Türkiyenin önemli mağaraları

Türkiyenin önemli mağaraları
Ayvaini Mağarası

Uluabat Gölü’nün güney bölümünde yer alan Ayvaini Mağarası’nın iki girişi vardır. Birinci giriş Bursa, Mustafakemalpaşa (Kirmasti) ilçesine bağlı Kazanpınar’da, diğer girişi yeraltı sularının yer üstüne çıktığı Nilüfer İlçesi’ne bağlı Ayvaköy’ü yakınında yer alır. İki girişi arasında 4 km mesafe vardır. Bursa’yı Mustafakemalpaşa’ya bağlayan eski yol mağara yakınından geçer.

Her iki yönden girişi bulunan mağara, girişlerinin sarp olması nedeniyle turizme kapalı olmakla beraber profesyonel dağcı ve mağaracılar tarafından tercih edilebilir. Hidrolojik olarak aktif bir mağaradır. Güney Marmara Bölgesi’nin en uzun mağarasıdır. Ayvaini Mağarası görünümleri ilginç ve büyüleyici damlataşlar (sarkıt, dikit, duvar damlataşları, sulu damlataş havuzları) ve göller ile kaplıdır. Gezi için rehber alınması gerekmektedir. Turistik gezilere açılması için çalışmalar sürdürülmektedir.

Aşıklar Mağarası

Aşıklar Mağarası, Antalya’nın Alanya ilçesinde bir mağara.

Alanya yarımadasının, denize yakın yamacında iki girişli bir mağaradır. Cilvarda burnuna doğru teknenin kayalıklara yanaşmasından sonra kayalara tırmanılarak çıkılır. Birkaç adımda mağaranın alçak girişine gelinir. 75 metre uzunluğundadır. Alçak tavanı nedeniyle mağaranın içinde zaman zaman eğilerek yürünür. Mağaranın, Damlataş tarafındaki ağzı, denizden sekiz metre kadar yüksektedir ve buradan denize atlanır. Kayalıklara tutunarak aşağıya inmek çok daha zordur. Söylenceye göre antik çağın korsanları bu mağarada ganimetlerini ve esir kızları saklamıştır.

+---+

> [Görev 1]:
Türkiye'nin önemli mağaraları hakkındaki metne göre Ayvaini Mağarası'nın iki girişi arasında ne kadar mesafe vardır?
> [Görev 2]:
Türkiye'nin önemli mağaraları hakkındaki metni son cümlesinden sonra sürdürün.

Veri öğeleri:
+---+

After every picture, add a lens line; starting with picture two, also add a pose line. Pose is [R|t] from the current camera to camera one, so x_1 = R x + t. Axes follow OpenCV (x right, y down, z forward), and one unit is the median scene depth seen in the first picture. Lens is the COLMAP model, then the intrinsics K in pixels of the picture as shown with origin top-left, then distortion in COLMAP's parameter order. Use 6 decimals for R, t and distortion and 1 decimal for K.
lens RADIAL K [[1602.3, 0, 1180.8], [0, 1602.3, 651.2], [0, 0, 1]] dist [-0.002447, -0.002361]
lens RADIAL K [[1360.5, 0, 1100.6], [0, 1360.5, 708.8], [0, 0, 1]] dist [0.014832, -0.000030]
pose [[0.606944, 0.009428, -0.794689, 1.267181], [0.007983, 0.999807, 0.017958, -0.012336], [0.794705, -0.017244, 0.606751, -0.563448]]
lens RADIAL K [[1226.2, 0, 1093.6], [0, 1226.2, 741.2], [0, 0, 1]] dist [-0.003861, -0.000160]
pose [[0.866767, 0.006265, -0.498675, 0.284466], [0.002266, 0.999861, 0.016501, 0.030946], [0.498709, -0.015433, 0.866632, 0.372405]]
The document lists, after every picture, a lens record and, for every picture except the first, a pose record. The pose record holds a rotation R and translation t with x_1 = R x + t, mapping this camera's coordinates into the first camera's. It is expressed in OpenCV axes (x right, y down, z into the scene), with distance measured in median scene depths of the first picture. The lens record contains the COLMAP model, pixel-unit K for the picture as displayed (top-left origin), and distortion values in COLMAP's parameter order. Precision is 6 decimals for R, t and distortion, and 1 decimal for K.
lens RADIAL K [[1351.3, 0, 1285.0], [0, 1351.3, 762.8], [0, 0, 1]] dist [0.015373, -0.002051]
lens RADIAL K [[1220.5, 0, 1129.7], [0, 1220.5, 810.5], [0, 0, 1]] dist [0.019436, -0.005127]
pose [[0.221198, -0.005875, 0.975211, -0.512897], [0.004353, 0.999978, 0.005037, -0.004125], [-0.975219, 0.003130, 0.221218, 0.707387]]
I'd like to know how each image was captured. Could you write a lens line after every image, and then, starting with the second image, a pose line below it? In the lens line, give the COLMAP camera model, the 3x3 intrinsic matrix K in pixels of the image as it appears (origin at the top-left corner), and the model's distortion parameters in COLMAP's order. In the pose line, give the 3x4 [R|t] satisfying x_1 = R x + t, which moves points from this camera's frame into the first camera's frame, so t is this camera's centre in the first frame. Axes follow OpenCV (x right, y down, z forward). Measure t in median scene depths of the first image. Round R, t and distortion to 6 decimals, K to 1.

+---+

> [Nihai yanıt 1]:
Ayvaini Mağarası'nın iki girişi arasında 4 km mesafe vardır.

> [Nihai yanıt 2]:
Buzluk mağaraları

Buzluk Mağaraları, Elazığ-Harput’ta bulunur. Yazın çok soğuk, kışın ise içi çok sıcaktır. Mağarada 200 metreden aşağıya inilememiştir. Bir rivayete göre bir kadın mağaranın içine düşmüş ve daha sonra yine Elazığ’ın sınırları içinde bulunan Murat Nehrinden cesedi çıkmıştır. Ayrıca Türkiye’nin en kaliteli mermerlerinin o mağarada bulunduğu söleniyor.

Damlataş Mağarası

Antalya’nın Alanya ilçesinde bir mağara’dır.

Damlataş Mağarası,Alanya şehir içinde ve deniz kıyısında Merkeze 3 km. uzaklıkta bulunmaktadır.

Toplam uzunluğu 30 m. olan mağara kuru, yatay mağara tipindedir. 200 m’.lik bir alanı kaplamaktadır. Çok sayıda sarkıt ve dikitin eşsiz bir görüntü verdiği mağara 15 m. yüksekliktedir. Karbondioksit gazı, yüksek ölçüde nem, düşük ısı ve radyoaktif havasıyla astım hastaları için son derece yararlıdır. Bu nedenle astım hastaları mağaranın en yoğun ziyaretçi gruplarını oluştururlar.

Mağaradaki sarkıt ve dikitlerin M.Ö. 20.000-15.000 yılları arasında meydana geldiği sanılmaktadır.

Derya Mağarası

Derya Mağarası, Antalya’nın batı kıyısında Konyaaltı Caddesi ile deniz kıyısı arasında bulunan Atatürk Parkı’nın içinde bulunan bir mağaradır.

124 metre toplam uzunluğundaki mağaranın girişe göre en derin noktası 35,65 metredir. Dikey mağara tipindedir. Güney kenarı deniz içinde olduğu için “deniz mağarası” olarak da adlandırılabilir. Mağara kuru ve gelişimi durmuş bir mağaradır. Mağaranın denizde olan kesimleri yarı tuzlu deniz suları ile kaplıdır.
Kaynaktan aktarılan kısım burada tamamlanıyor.